Wednesday, May 8, 2013
Glow-in-the-dark food?
From the heartland, Margot McMillen writes:
A week ago, one of my students told me how easy it is to separate the bit of glow-in-the-dark DNA from a jellyfish. They had done it in her undergraduate biology class. When it came to the next step, inserting it into a frog (or something) the procedure was a little trickier, and the wise biology teacher hadn't gone that far. But it could probably be done, she told me, in an ordinary school lab.

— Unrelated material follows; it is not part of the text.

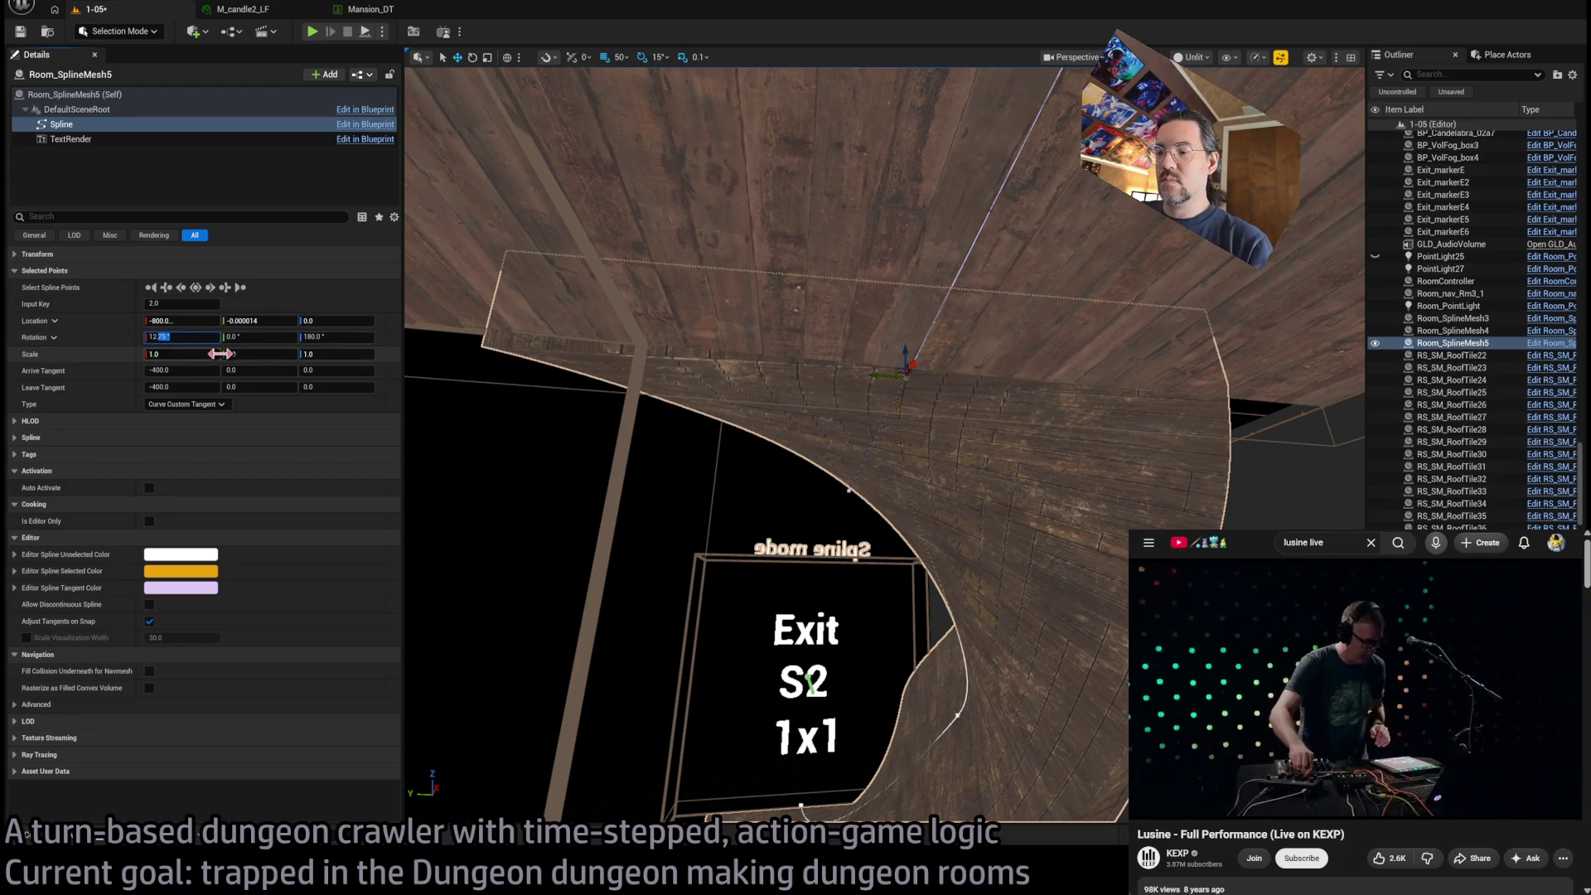
key(Return)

But now the news from Singularity University that they have, indeed, created glow-in-the-dark plants, a genre without regulation, and they're offering them to people for a small fee.
As a food farmer, I hope none of my neighbors jump on the offer. On my farm, we have never planted a genetically modified seed and we never will. It's bad enough that we might have weeds blowing in from a neighbor's place that resist herbicides or kill pests. These genes have been inserted intentionally to crops, but now spread to weeds, thanks to the weeds' clever evasion of continual dousings of poisons from the industrial farms.
Glow-in-the-dark biology can find a market--from wal-mart shoppers without a brain between them, looking for something fun to take the birthday boy, to cities looking for new ways to light their streets. But we obviously would need regulation. Nobody wants glow-in-the-dark tomatoes or kale.
NO way, says Singularity University, this non-gift should be available to the world.
Now, other groups are trying to find ways to raise money to fight the threat, but I can't see how that will work. With a technique so easy that it can begin in an undergraduate bio lab, the possibilities are endless.